§ Document segment
+===+

Postgresql Replication, Load Balancing, Backups (and you!)

(Posted: Friday, March 4, 2022)

Postgresql can be daunting and confusing. It’s a FANTASTIC tool to store your data, but can require a lot of heavy lifting in sysops/management that they don’t necessarily provide out of the box. BUT WHO CAN BLAME THEM, it’s an open source RDBMS with a focus on being a bit modular and open, and letting the users/developer decide what they want to get out of it.

That said, it’s still daunting and confusing, and it doesn’t help that for whatever reason Google’s search results on their official documentation still points to Postgresql 9 (the current version is 14 btw). So I’m writing this to make some notes/links to myself so I remember what the heck I learned and how I got here. First some terminology to get through super quick.

+===+

§ Stored records
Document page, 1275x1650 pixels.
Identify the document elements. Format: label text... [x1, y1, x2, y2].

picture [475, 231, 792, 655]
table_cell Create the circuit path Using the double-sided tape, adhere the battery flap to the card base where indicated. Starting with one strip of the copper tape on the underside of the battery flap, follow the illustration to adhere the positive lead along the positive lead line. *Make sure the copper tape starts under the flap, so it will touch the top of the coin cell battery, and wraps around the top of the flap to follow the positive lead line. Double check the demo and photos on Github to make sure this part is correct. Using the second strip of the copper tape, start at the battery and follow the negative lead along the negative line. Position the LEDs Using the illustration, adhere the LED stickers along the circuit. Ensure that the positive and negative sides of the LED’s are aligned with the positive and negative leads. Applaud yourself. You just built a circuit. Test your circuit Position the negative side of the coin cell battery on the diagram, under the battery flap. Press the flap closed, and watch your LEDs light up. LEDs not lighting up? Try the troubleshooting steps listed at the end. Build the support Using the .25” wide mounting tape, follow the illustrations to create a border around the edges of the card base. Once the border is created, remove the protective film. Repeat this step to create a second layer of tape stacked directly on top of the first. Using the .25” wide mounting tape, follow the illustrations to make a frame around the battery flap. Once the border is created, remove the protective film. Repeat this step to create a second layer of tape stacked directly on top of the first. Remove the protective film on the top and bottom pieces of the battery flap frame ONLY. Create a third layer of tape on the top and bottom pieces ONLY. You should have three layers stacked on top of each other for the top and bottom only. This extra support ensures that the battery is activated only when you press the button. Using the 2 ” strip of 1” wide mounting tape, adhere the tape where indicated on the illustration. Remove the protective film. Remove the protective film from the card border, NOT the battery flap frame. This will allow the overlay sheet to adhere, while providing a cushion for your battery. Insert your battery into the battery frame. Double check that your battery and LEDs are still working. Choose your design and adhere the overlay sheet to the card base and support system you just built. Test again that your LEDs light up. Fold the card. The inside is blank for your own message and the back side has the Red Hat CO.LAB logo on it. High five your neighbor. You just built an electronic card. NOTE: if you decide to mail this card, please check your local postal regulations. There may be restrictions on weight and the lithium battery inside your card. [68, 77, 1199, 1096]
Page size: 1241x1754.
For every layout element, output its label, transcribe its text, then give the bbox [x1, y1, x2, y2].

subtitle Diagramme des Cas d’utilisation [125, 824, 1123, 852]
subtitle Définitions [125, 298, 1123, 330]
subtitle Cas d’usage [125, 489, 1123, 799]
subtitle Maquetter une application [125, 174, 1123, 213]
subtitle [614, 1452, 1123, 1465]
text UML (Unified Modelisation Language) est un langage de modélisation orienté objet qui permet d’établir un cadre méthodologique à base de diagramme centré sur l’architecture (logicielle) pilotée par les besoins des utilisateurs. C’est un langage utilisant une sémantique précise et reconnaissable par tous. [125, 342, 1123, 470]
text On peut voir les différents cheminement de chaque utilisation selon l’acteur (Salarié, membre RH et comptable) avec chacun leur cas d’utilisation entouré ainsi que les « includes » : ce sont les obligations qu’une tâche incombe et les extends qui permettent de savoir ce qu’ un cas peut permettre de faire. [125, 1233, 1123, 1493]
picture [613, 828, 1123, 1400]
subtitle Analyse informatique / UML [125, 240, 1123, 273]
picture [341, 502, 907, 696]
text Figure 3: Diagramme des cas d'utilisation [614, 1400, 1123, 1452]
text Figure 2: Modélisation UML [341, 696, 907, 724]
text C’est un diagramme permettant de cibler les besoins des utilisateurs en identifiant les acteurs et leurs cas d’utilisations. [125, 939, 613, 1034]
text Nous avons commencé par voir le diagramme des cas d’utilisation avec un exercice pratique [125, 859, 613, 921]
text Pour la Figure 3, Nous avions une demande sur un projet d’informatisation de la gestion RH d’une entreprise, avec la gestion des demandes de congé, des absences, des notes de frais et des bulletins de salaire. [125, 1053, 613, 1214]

+===+

§ Required tasks
• A. Why does the Postgresql post say no one can blame the makers of Postgresql for the sysops and management work it leaves to users?
• B. Please edit the Postgresql post, starting with "(Posted: Friday, March" and going on through "get out of it.", with "tool" swapped for "system".
• C. Proceed with the Postgresql post from the point where it stops.

§ Solved problems
• A. Postgresql is an open source RDBMS built to be modular and open. It leaves users and developers to decide what they want to get out of it.

• B.
(Posted: Friday, March 4, 2022)

Postgresql can be daunting and confusing. It’s a FANTASTIC system to store your data, but can require a lot of heavy lifting in sysops/management that they don’t necessarily provide out of the box. BUT WHO CAN BLAME THEM, it’s an open source RDBMS with a focus on being a bit modular and open, and letting the users/developer decide what they want to get out of it.

• C.
Terminology

Write-Ahead-Logs or WALs

WALs are what keeps the constant changes in your db so they can be used for a few reasons, mainly around replications and backups. For backups, you typically want to archive the wals after postgres has verified it’s done with them, it allows an easy ‘replay’ of events that have happened in your database. Same can be said for replication, they are fantastic at replaying the DB events of your master over to your secondaries/replicas.

Replication Slots

Replication slots are typically defined in your master db. You can see your current replication slots with select * from pg_catalog.pg_replication_slots. Typically this keeps track of how out of sync your replicas are, and what WAL chunk they are on. You’ll be able to tell pretty quickly if a replica is down by the active column, as well as the xmin/restart_lsn being out of sync.

Tablespaces

Typically a tablespace is where uh, the TABLES (or indexes, views, etc) are taking SPACE in your storage. This lets you create multiple tablespaces on different drives if you want to, and move elements around freely. You generally would want to do this for performance reasons. For example: You could keep tables or indexes you use more often on a fast NVME drive, vs more block/cold storage stuff on spinning/SATA drives, or do something more wacky like have a tablespace on an NFS/SMB share.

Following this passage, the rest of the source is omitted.